◆ Task objective ◆
Pick out and copy every line in the items below that contains the word "series" with the same letter case.

══ Data supplied ══

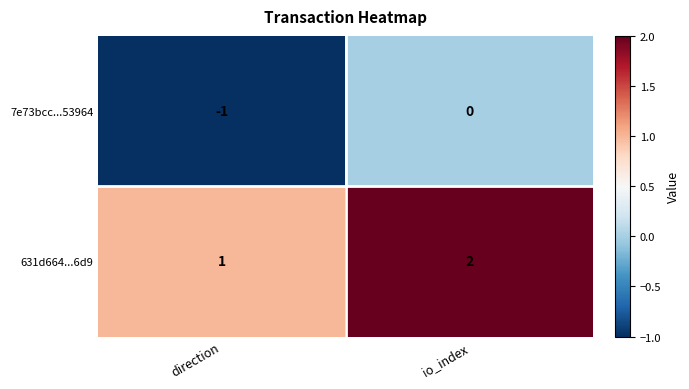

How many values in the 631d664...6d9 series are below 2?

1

═══
══ Data supplied ══

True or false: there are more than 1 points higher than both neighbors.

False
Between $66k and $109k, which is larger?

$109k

═══

◆ Result of this task ◆
How many values in the 631d664...6d9 series are below 2?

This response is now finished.